The Lady Guide to Modern Manners: 1 April
I wonder how many readers are thinking of cooking up a prank for April Fool’s Day? Could you advise on how far to go?
Celine Howard, Welshpool
Dear Celine,
Do I detect a note of caution? I have never attempted an April Fool and rarely have I been the victim of one, as far as I’m aware. The tradition seems to be widespread and ancient, although in some cultures it takes a different form. In India, the spring festival of Holi is the equivalent, when children are allowed to throw coloured powder and water at grown-ups, although nowadays all ages participate, such is the attraction, presumably, of hurling paint at passers-by. But one can imagine this going too far and certain persons being far from pleased to find their important outfits stained. In this country, newspapers and TV often do April Fools. The classic is the 1957 BBC Panorama programme, which showed spaghetti growing on trees. Many did believe that spaghetti grew on trees and perhaps still do as a result of that broadcast. After all, it was on TV, so it must be true.
A good April Fool has to be sufficiently plausible to command belief for at least a short while but can’t be straightforwardly credible. An April Fool isn’t an ordinary lie. There’s no question that the aim is to trick and create chaos, turning truth on its head in a frenzy of spring fever and making others look gullible and ridiculous. Since most people do believe what others tell them in apparent good faith and trust is the essential engine oil of social life and even of society, the malignancy is directed pretty much at humanity in general. So I’m not at all sure that those concerned with decorum and kindness and good manners should be involved in devising April Fools of any kind.
I’m also rather against the requirement that, as a victim, one must take it on the chin and not be a spoilsport. Some April Fools, for instance telling a nervous poultryrearer that the chickens have got out of the run and a fox is looming, are just a bit nasty. I don’t approve of ‘physical’ pranks either, such as offering someone a toffee apple, which turns out to be a toffee onion. Very funny. But claiming that Marmite is to launch a clear version of its product, or that HM the Queen sometimes took over from Helen Mirren and played herself on the London stage – well, that’s quite amusing.

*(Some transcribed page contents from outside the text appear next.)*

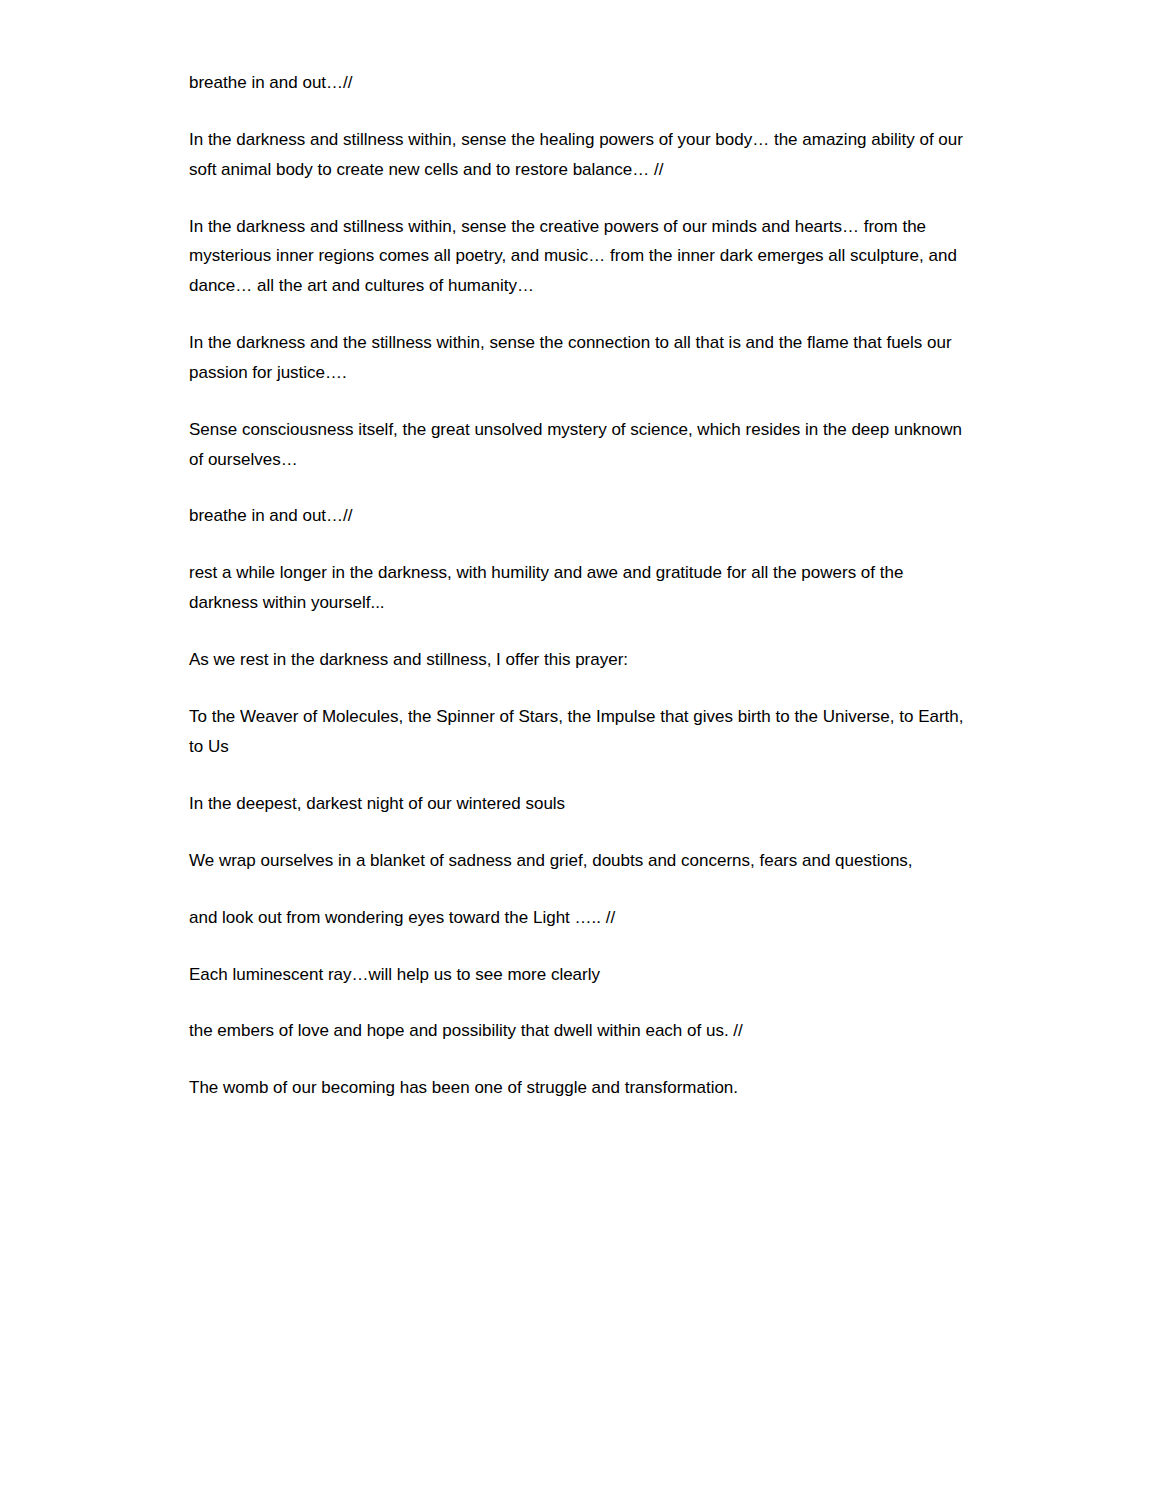breathe in and out…//
In the darkness and stillness within, sense the healing powers of your body… the amazing ability of our soft animal body to create new cells and to restore balance… //
In the darkness and stillness within, sense the creative powers of our minds and hearts… from the mysterious inner regions comes all poetry, and music… from the inner dark emerges all sculpture, and dance… all the art and cultures of humanity…
In the darkness and the stillness within, sense the connection to all that is and the flame that fuels our passion for justice….
Sense consciousness itself, the great unsolved mystery of science, which resides in the deep unknown of ourselves…
breathe in and out…//
rest a while longer in the darkness, with humility and awe and gratitude for all the powers of the darkness within yourself...
As we rest in the darkness and stillness, I offer this prayer:
To the Weaver of Molecules, the Spinner of Stars, the Impulse that gives birth to the Universe, to Earth, to Us
In the deepest, darkest night of our wintered souls
We wrap ourselves in a blanket of sadness and grief, doubts and concerns, fears and questions,
and look out from wondering eyes toward the Light ….. //
Each luminescent ray…will help us to see more clearly
the embers of love and hope and possibility that dwell within each of us. //
The womb of our becoming has been one of struggle and transformation.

Perhaps the main purpose of April Fool’s Day is when it’s over and we can all appreciate that for most of the time we can believe what other people tell us – or at least that they believe it.
Please send your questions to thomas.blaikie@lady.co.uk or write to him at The Lady, 39-40 Bedford Street, London WC2E 9ER
WHAT TO DO ABOUT… microphones
I attended a lecture the other day and the microphone didn’t work. Rather it did work, but caused an intermittent nightmare screaming as if appalling suffering were going on somewhere nearby. In the end the microphone had to be switched off with the result that the rest of the talk was watching the speaker’s mouth moving with no sound.There were only about 50 people in a normal sort of room, not even a hall. Why couldn’t the lecturer make himself heard? In churches and other gathering places up and down the country ghastly malfunctioning sound-systems have had to be installed where more than a teaspoonful of people are to be addressed. Yet for centuries clerics have been audible in ecclesiastical venues. What about theatres? Did Edmund Kean require a microphone at Drury Lane? I said to the friend I was with at the lecture, who is a grandee in the civil service: ‘Why all these microphones?’ ‘Oh but you must,’ he said, ‘in case someone is hard of hearing.’
Even so, public speakers should learn how to project their voices.